● **ACTIVITY A**
Can you return the records below line for line, exactly as they appear?

Consider the recent Apple Maps kerfuffle. The latest version of Apple’s iOS operating system stopped using Google Maps, and the new version has some surreal errors right out of the gate—like losing track of Coney Island, whole towns in Australia moving miles inland, and travel directions occasionally spiked with LSD. Users grumbled, the Internet grumbled, and even the Apple-loving media grumbled. In the end, Apple actually apologized. More astonishing, they suggested we all use other companies’ apps until they have their house in order.
In a million years, can you imagine Steve Jobs doing this? In fact, he once faced a similar situation, when Apple had a disastrous rollout of MobileMe, its now canceled Web 2.0 service. But the story that caught fire wasn’t the disaster itself—it was the blow-by-blow description of Steve royally chewing out the members of the MobileMe team. By leveraging his own reputation he achieved his goal: people felt empathy with Apple and against the idiots on MobileMe.

● **MATERIAL SHOWN**
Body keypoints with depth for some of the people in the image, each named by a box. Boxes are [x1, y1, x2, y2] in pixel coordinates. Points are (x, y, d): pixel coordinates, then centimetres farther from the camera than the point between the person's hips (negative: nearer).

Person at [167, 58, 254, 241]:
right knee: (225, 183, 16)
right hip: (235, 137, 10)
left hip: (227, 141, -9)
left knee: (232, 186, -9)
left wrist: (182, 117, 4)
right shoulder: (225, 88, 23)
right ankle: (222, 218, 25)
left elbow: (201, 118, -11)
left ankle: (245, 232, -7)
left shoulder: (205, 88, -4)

● **ACTIVITY B**
Which errors does the Apple Maps passage say the new version of the maps had? List every one.

● **ANSWER SECTION A**
Body keypoints with depth for some of the people in the image, each named by a box. Boxes are [x1, y1, x2, y2] in pixel coordinates. Points are (x, y, d): pixel coordinates, then centimetres farther from the camera than the point between the person's hips (negative: nearer).

Person at [167, 58, 254, 241]:
right knee: (225, 183, 16)
right hip: (235, 137, 10)
left hip: (227, 141, -9)
left knee: (232, 186, -9)
left wrist: (182, 117, 4)
right shoulder: (225, 88, 23)
right ankle: (222, 218, 25)
left elbow: (201, 118, -11)
left ankle: (245, 232, -7)
left shoulder: (205, 88, -4)

● **ANSWER SECTION B**
- Losing track of Coney Island
- Whole towns in Australia moving miles inland
- Travel directions occasionally spiked with LSD